Your goal: Copy out the rows below, swapping "chart" for "graph" wherever it appears and keeping everything else the same.

Extracted material:
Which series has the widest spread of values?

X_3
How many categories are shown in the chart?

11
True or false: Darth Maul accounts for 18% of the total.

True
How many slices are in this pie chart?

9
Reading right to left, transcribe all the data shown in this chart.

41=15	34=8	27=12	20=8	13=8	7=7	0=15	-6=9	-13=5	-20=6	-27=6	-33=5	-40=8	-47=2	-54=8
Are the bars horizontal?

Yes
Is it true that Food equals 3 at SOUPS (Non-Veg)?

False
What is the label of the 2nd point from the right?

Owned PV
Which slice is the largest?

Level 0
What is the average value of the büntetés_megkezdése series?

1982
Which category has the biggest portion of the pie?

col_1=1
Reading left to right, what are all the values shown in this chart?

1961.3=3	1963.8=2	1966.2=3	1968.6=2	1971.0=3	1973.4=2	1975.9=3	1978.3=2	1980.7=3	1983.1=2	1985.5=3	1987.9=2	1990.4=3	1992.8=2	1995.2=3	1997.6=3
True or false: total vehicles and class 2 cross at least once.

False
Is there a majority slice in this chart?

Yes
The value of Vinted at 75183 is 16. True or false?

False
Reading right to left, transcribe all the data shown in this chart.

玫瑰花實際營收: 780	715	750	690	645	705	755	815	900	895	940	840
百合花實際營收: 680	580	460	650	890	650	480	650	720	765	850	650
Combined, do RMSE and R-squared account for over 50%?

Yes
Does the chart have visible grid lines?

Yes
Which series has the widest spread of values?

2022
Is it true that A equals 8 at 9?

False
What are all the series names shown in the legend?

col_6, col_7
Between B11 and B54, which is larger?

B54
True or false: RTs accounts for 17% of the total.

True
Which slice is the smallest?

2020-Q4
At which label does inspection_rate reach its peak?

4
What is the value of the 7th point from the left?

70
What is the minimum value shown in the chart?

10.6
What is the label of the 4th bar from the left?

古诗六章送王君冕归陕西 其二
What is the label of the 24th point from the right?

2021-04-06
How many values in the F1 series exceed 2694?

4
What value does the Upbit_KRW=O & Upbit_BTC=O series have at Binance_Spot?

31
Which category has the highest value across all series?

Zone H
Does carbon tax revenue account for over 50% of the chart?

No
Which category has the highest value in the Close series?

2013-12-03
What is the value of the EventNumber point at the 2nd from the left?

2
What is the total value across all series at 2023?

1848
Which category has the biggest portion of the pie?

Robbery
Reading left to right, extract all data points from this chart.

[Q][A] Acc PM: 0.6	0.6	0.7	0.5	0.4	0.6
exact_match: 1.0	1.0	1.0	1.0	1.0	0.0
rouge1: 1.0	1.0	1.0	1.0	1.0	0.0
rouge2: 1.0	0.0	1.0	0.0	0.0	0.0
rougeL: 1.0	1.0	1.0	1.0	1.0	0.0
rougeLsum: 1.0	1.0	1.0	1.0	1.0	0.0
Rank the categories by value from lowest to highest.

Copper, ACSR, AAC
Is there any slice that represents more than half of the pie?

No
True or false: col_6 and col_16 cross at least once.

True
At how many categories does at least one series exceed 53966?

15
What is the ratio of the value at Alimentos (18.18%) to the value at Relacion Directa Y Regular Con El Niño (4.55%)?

Solution below:
Which series has the widest spread of values?

X_3
How many categories are shown in the graph?

11
True or false: Darth Maul accounts for 18% of the total.

True
How many slices are in this pie graph?

9
Reading right to left, transcribe all the data shown in this graph.

41=15	34=8	27=12	20=8	13=8	7=7	0=15	-6=9	-13=5	-20=6	-27=6	-33=5	-40=8	-47=2	-54=8
Are the bars horizontal?

Yes
Is it true that Food equals 3 at SOUPS (Non-Veg)?

False
What is the label of the 2nd point from the right?

Owned PV
Which slice is the largest?

Level 0
What is the average value of the büntetés_megkezdése series?

1982
Which category has the biggest portion of the pie?

col_1=1
Reading left to right, what are all the values shown in this graph?

1961.3=3	1963.8=2	1966.2=3	1968.6=2	1971.0=3	1973.4=2	1975.9=3	1978.3=2	1980.7=3	1983.1=2	1985.5=3	1987.9=2	1990.4=3	1992.8=2	1995.2=3	1997.6=3
True or false: total vehicles and class 2 cross at least once.

False
Is there a majority slice in this graph?

Yes
The value of Vinted at 75183 is 16. True or false?

False
Reading right to left, transcribe all the data shown in this graph.

玫瑰花實際營收: 780	715	750	690	645	705	755	815	900	895	940	840
百合花實際營收: 680	580	460	650	890	650	480	650	720	765	850	650
Combined, do RMSE and R-squared account for over 50%?

Yes
Does the graph have visible grid lines?

Yes
Which series has the widest spread of values?

2022
Is it true that A equals 8 at 9?

False
What are all the series names shown in the legend?

col_6, col_7
Between B11 and B54, which is larger?

B54
True or false: RTs accounts for 17% of the total.

True
Which slice is the smallest?

2020-Q4
At which label does inspection_rate reach its peak?

4
What is the value of the 7th point from the left?

70
What is the minimum value shown in the graph?

10.6
What is the label of the 4th bar from the left?

古诗六章送王君冕归陕西 其二
What is the label of the 24th point from the right?

2021-04-06
How many values in the F1 series exceed 2694?

4
What value does the Upbit_KRW=O & Upbit_BTC=O series have at Binance_Spot?

31
Which category has the highest value across all series?

Zone H
Does carbon tax revenue account for over 50% of the graph?

No
Which category has the highest value in the Close series?

2013-12-03
What is the value of the EventNumber point at the 2nd from the left?

2
What is the total value across all series at 2023?

1848
Which category has the biggest portion of the pie?

Robbery
Reading left to right, extract all data points from this graph.

[Q][A] Acc PM: 0.6	0.6	0.7	0.5	0.4	0.6
exact_match: 1.0	1.0	1.0	1.0	1.0	0.0
rouge1: 1.0	1.0	1.0	1.0	1.0	0.0
rouge2: 1.0	0.0	1.0	0.0	0.0	0.0
rougeL: 1.0	1.0	1.0	1.0	1.0	0.0
rougeLsum: 1.0	1.0	1.0	1.0	1.0	0.0
Rank the categories by value from lowest to highest.

Copper, ACSR, AAC
Is there any slice that represents more than half of the pie?

No
True or false: col_6 and col_16 cross at least once.

True
At how many categories does at least one series exceed 53966?

15
What is the ratio of the value at Alimentos (18.18%) to the value at Relacion Directa Y Regular Con El Niño (4.55%)?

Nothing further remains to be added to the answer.